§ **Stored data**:
*****
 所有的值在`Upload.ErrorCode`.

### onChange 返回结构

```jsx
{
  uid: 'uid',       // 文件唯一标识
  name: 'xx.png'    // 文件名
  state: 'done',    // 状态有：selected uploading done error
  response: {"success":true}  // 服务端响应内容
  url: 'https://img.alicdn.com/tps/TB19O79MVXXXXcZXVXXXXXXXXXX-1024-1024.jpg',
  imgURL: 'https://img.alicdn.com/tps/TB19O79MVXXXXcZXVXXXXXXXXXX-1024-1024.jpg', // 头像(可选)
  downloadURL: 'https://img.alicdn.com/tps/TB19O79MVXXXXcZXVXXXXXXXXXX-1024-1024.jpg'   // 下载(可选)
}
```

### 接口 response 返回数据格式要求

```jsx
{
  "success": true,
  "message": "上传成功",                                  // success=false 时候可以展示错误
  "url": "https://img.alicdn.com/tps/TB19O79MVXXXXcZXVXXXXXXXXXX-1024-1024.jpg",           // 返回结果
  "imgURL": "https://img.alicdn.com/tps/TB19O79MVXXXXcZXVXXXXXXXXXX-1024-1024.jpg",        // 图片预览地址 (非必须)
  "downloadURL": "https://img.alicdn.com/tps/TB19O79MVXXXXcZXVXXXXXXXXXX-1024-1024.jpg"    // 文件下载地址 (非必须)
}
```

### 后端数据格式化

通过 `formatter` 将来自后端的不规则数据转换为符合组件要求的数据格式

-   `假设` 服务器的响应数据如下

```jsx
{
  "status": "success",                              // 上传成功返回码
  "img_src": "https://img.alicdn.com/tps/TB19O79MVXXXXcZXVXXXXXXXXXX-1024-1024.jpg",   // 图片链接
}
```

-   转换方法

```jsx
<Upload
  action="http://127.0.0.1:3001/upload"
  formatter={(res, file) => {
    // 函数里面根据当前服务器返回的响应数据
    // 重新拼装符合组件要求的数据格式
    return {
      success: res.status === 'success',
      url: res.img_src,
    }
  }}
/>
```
*****
§ **Exercise aim**: Print every record above exactly as it was given.

§ **Answer section**:
 所有的值在`Upload.ErrorCode`.

### onChange 返回结构

```jsx
{
  uid: 'uid',       // 文件唯一标识
  name: 'xx.png'    // 文件名
  state: 'done',    // 状态有：selected uploading done error
  response: {"success":true}  // 服务端响应内容
  url: 'https://img.alicdn.com/tps/TB19O79MVXXXXcZXVXXXXXXXXXX-1024-1024.jpg',
  imgURL: 'https://img.alicdn.com/tps/TB19O79MVXXXXcZXVXXXXXXXXXX-1024-1024.jpg', // 头像(可选)
  downloadURL: 'https://img.alicdn.com/tps/TB19O79MVXXXXcZXVXXXXXXXXXX-1024-1024.jpg'   // 下载(可选)
}
```

### 接口 response 返回数据格式要求

```jsx
{
  "success": true,
  "message": "上传成功",                                  // success=false 时候可以展示错误
  "url": "https://img.alicdn.com/tps/TB19O79MVXXXXcZXVXXXXXXXXXX-1024-1024.jpg",           // 返回结果
  "imgURL": "https://img.alicdn.com/tps/TB19O79MVXXXXcZXVXXXXXXXXXX-1024-1024.jpg",        // 图片预览地址 (非必须)
  "downloadURL": "https://img.alicdn.com/tps/TB19O79MVXXXXcZXVXXXXXXXXXX-1024-1024.jpg"    // 文件下载地址 (非必须)
}
```

### 后端数据格式化

通过 `formatter` 将来自后端的不规则数据转换为符合组件要求的数据格式

-   `假设` 服务器的响应数据如下

```jsx
{
  "status": "success",                              // 上传成功返回码
  "img_src": "https://img.alicdn.com/tps/TB19O79MVXXXXcZXVXXXXXXXXXX-1024-1024.jpg",   // 图片链接
}
```

-   转换方法

```jsx
<Upload
  action="http://127.0.0.1:3001/upload"
  formatter={(res, file) => {
    // 函数里面根据当前服务器返回的响应数据
    // 重新拼装符合组件要求的数据格式
    return {
      success: res.status === 'success',
      url: res.img_src,
    }
  }}
/>
```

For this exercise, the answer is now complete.